(Requests):
**a.** In the posts on jury instructions, which Ninth Circuit model instruction did Judge Hug say should not be used by the district courts?
**b.** Reproduce word for word the stretch of the jury-instruction posts from "In Clem v. Lomeli, the" through "Bee's story here.".

(Text section):
Source: https://edca.typepad.com/eastern_district_of_calif/jury-instructions/
Timestamp: 2019-04-18 10:25:27+00:00

Document:
In Hunter v. County of Sacramento, et. al., No. 09-15288, the Ninth Circuit today reversed the EDCA court's order denying plaintiffs' motion for new trial in a civil rights action alleging that the two plaintiffs were subjected to excessive force pursuant to a Sacramento County "custom or practice" at its main jail. [Sacramento Bee, 7/27/11]. The jury had found for the defendants at trial.
On appeal, the Ninth Circuit held "that the District Court prejudicially erred in refusing to instruct the jury that, for purposes of proving a Monell [v. Dep't of Social Servs, 436 U.S. 658 (1978)] claim, a custom or practice can be supported by evidence of repeated constitutional violations which went uninvestigated and for which the errant municipal officers went unpunished." Slip. op at 9599. The district court erred in not using plaintiff's proposed "custom and practice" Monell instruction and relying instead on the Ninth Circuit's incomplete Model Civil Jury Instr. 9.4.
In a prior post, 2/20/09 Post, I noted that a Central District Court Judge in Stoltie questioned the Ninth Circuit's Model Reasonable Doubt Instruction. I suggested attorneys object to the model instrution and proposed Judge Karlton's standard instruction as an alternative. 2/25/09 Post. Last week, Judge Wanger in Fresno became the second EDCA district judge I am aware of to modify the Ninth Circuit's standard instruction. He did so by including additional language that a reasonable doubt may be based on reason, common sense, or "any matter that leads you to question the truth of the charge." See RD Jury Instruction, 08-224-OWW. A better formulation than the Ninth Circuit's model instruction in my view.
Do Your Jury Instructions Bar Jurors From Twittering?
As discussed in this 2/8/10 Wired Magazine article, courts have been slow in moving to stop jurors from using social networking and electronic communications during trials. Recently, the U.S. Judicial Conference on Court Administration and Case Management has proposed these Model Jury Instructions regarding juror use of electronic communications during trial, which includes the excerpt reproduced above. Are these in your standard jury instructions?
In Clem v. Lomeli, the Ninth Circuit reversed and remanded for new trial in an appeal on an inmate's Eighth Amendment deliberate indifference claim. The trial here was before visiting Judge James K. Singleton. In a concurrence, Judge Hug emphasizes that Ninth Circuit model instruction 9.25 "does not adequately state the law and should not be used by the district courts." Congrats to SF MoFO attorney Karen Kreuzkamp for the victory. Today's Sacramento Bee's story here.
In U.S. v. Monte McFall, the Ninth Circuit on Monday threw out against a San Joaquin County official three Hobbs Act extortion counts for insufficient evidence, reversed one attempted extortion count due to an erroneous jury instruction and one more count for the court's failure to admit the exculpatory grand jury testimony of a co-defendant.

(Stored entries)

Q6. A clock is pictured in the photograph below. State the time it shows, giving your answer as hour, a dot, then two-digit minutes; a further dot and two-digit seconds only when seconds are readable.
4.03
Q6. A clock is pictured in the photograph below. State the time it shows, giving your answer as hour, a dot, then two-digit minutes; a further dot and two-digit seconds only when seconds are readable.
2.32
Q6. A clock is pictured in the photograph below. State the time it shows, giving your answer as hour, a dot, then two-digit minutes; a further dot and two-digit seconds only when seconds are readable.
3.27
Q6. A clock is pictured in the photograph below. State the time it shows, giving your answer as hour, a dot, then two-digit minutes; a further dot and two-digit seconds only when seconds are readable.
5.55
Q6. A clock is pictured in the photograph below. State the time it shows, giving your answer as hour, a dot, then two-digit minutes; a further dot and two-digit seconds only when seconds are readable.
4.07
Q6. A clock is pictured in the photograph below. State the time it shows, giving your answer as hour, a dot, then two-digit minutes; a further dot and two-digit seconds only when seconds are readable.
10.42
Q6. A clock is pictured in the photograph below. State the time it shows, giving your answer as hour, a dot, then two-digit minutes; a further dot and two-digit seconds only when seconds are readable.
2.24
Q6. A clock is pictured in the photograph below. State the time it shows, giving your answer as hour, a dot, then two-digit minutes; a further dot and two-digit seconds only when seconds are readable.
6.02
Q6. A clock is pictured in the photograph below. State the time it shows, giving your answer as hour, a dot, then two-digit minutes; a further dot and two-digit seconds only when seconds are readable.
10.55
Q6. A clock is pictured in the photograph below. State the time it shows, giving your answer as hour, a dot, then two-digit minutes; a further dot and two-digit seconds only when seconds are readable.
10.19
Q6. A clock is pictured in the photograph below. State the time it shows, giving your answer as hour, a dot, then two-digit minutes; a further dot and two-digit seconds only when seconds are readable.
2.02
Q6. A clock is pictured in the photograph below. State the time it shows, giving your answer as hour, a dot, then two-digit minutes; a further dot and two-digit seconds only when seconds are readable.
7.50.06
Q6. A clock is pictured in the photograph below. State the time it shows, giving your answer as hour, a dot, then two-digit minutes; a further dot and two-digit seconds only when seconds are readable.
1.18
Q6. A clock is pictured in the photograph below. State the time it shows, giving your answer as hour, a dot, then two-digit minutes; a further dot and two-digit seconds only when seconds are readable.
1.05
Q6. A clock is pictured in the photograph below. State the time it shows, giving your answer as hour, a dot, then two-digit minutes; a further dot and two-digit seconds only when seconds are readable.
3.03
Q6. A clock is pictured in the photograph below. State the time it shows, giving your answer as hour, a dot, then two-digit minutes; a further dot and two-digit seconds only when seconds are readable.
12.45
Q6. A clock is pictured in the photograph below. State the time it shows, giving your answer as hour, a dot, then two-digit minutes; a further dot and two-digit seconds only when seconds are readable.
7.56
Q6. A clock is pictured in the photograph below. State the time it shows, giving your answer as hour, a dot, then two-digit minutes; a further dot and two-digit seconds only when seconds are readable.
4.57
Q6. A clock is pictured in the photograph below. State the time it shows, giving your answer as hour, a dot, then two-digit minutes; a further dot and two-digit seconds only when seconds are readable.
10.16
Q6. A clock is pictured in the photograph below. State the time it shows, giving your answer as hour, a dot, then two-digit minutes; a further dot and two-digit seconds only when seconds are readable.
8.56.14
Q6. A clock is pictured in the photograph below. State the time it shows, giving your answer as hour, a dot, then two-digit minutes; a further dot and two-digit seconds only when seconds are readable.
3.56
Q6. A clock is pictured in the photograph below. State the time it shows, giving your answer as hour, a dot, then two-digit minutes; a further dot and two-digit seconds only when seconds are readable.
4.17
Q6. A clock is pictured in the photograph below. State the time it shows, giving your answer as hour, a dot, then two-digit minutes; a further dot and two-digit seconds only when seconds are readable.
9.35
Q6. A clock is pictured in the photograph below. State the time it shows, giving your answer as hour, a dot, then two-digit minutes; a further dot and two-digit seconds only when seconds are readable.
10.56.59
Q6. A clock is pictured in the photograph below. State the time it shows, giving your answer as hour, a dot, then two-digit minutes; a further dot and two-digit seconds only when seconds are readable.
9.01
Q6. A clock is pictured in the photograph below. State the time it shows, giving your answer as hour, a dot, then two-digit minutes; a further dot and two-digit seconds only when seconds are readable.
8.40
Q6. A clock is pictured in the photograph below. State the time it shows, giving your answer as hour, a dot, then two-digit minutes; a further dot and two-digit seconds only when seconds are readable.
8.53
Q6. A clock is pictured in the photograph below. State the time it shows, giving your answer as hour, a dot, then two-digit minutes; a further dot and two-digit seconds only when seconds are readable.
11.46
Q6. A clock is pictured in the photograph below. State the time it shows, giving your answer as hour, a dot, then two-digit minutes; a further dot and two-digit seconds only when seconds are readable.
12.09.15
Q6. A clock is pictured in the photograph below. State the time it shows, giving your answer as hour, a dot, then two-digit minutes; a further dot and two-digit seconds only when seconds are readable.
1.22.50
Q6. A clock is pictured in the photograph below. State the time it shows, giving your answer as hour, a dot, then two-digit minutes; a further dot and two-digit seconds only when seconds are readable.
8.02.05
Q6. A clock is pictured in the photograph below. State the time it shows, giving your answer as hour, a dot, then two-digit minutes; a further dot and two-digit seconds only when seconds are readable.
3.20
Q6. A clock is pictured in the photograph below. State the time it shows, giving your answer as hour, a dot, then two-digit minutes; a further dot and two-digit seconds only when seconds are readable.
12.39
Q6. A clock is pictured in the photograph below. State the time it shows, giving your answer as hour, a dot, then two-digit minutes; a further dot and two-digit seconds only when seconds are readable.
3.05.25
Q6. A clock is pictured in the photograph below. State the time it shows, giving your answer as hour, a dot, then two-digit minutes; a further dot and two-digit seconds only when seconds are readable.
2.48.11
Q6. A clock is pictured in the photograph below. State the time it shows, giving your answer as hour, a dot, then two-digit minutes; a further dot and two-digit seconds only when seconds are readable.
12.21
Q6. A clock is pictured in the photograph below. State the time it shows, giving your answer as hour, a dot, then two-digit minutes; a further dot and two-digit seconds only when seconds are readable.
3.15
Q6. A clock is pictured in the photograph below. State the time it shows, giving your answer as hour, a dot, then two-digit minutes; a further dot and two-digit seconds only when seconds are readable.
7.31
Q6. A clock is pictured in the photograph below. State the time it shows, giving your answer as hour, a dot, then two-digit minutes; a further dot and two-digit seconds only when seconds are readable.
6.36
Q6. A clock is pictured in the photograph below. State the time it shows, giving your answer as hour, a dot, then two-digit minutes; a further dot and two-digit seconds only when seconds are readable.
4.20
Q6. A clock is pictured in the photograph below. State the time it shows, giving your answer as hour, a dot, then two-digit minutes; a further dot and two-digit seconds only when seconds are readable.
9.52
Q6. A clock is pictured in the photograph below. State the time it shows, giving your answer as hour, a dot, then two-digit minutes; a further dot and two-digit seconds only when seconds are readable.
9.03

(Solutions below):
**a.** Ninth Circuit model instruction 9.25.

**b.**
In Clem v. Lomeli, the Ninth Circuit reversed and remanded for new trial in an appeal on an inmate's Eighth Amendment deliberate indifference claim. The trial here was before visiting Judge James K. Singleton. In a concurrence, Judge Hug emphasizes that Ninth Circuit model instruction 9.25 "does not adequately state the law and should not be used by the district courts." Congrats to SF MoFO attorney Karen Kreuzkamp for the victory. Today's Sacramento Bee's story here.